* [PROVIDED PASSAGE]
Most of the system and it's process environments are being <u>simulated</u> on a large conventional system (MU5) [6]. A number of 'typical' processing-elements have been constructed and are currently being commissioned. These are connected to MU5 and represent the <u>real</u> part of the system.

## Data-flow

The Data-flow model of computation was originally developed by Karp and Miller at IBM's Thomas J. Watson Research Centre [8] and subsequently expanded by Adams to include conditional evaluation [2].

Data-flow uses a finite directed-graph to describe a computation. The edges or <u>arcs</u> of the graph are queues of data directed from one <u>node</u> to another. The nodes represent functions which map input data onto output data.

Data flows down the arcs as packets or tokens, each node requiring a specific number of tokens to trigger the node-function's evaluation. The evaluation or firing consumes tokens from the input arcs and places result tokens on the output arcs. The number of nodes eligible for firing at any instant depends only on the availability of data.

The models of Karp and Miller, and Adams have the property of <u>determinacy</u>: it does not matter in what order eligible nodes fire or how long the node-functions take to be evaluated; the result of the computation is always the same. This makes Data-flow well suited to a system of loosely coupled processing elements.

* [INFORMATION SUPPLIED]
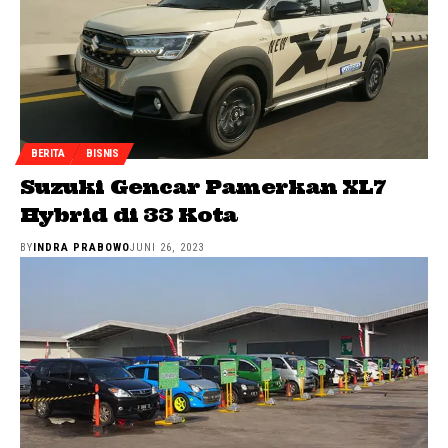
BERITA
BISNIS
Suzuki Gencar Pamerkan XL7
Hybrid di 33 Kota
BY
INDRA PRABOWO
JUNI 26, 2023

* [YOUR ASSIGNMENT] Summarize the passage on data-flow computation in three sentences. The records come from a source separate from the passage on data-flow computation.

* [ANSWER SPACE] Most of the system and its process environments are simulated on a large conventional system (MU5), while several constructed processing elements connected to MU5 form the real part of the system. The Data-flow model, developed by Karp and Miller at IBM's Thomas J. Watson Research Centre and expanded by Adams to include conditional evaluation, describes a computation as a finite directed graph whose nodes represent functions and whose arcs are queues of data. A node fires when the required tokens are present, and because the result is always the same regardless of firing order or evaluation time, the model is well suited to a system of loosely coupled processing elements.